Agora eis que surge a chamada CLT FLEX, alguma empresas, diga-se de passagem, empresa grandes, vem oferecendo aos seus colaboradores (funcionários) a chamada modalidade “CLT FLEX”.

 

A CLT “flex” é espécie de modalidade flexível, onde o trabalhador recebe parte de sua remuneração como salário, ou outra parte como ajuda de custo, por exemplo um trabalhador contratado para receber uma remuneração de R$2.000,00, recebe R$1.100,00 como salário na folha de pagamento e outros R$900,00 como ajuda custo a título de moradia, vestuário, combustivél etc. Veja que os valores estarão na folha de pagamento em sua integridade, todavia, as verbas rescisórias serão pagas sobre os valores reconhecidos como salário, no caso do nosso exemplo apenas sobre o valor de R$1.100,00  ou seja embora o trabalhador receba de fato a remuneração  total, somente sobre parte destes valor terá o pagamento do FGTS, INSS, 13º salário e horas extras etc.

 

Nesta modalidade chamada CLT flex, é evidente que o trabalhador deixa ter uma contribuição correta da previdência social, logo se houver necessidade de algum benefício previdenciário, o valor do benefício será sobre o valor reconhecido como salário.

 

A base legal para empresas que se utilizam desta modalidade é Lei 10.293, de 26.6.2001, deu nova redação ao parágrafo 2º do artigo 458 da CLT, dispondo sobre algumas utilidades que podem ser fornecidas pelo empregador durante o curso do contrato de trabalho, determinou que essas não seriam consideradas de natureza salarial e, portanto, não sujeitas a tributação de folha de pagamento.

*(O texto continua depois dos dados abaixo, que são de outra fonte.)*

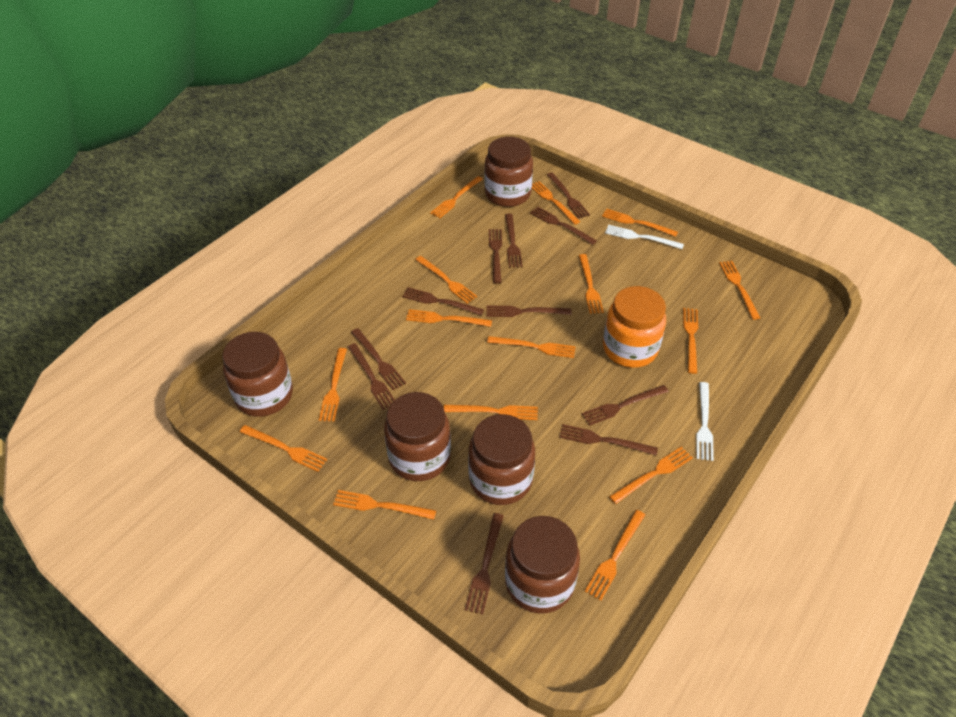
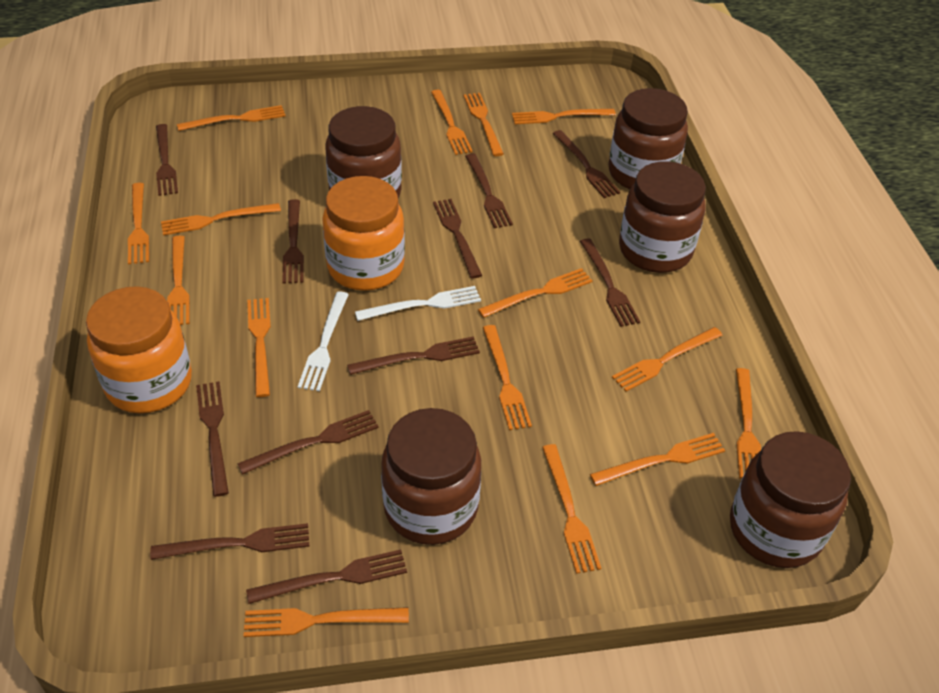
orange jar: [603,286,666,368] = 1 -> [86,286,192,413] [322,176,405,291] = 2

Embora a lei prevê o pagamento real de ajuda de custo, algumas empresas se utilizam para transformar o salário em ajuda de custo.

 

 

As empresas que vem se utilizando desta modalidade de contrato, são as empresas de tecnologia, é certo ainda que boa parte dos funcionários do setor de tecnologia, se trata de mão de obra jovem, que atraída pelo salários oferecidos, aceitam a modalidade flex.

 

 

Contudo, a Justiça do Trabalhador, tem analisado caso a caso, e onde fica constatado que a ajuda de custo se trata de salário, as empresas são condenadas ao pagamento da integração da ajuda de custo ao salário com pagamento de todas as diferenças ao trabalhador por ventura lesado. Portanto, sempre analise se de fato a empresa fornece ajuda de custo ou apenas cria uma ficção de ajuda de custo. Vale a pena ficar atento.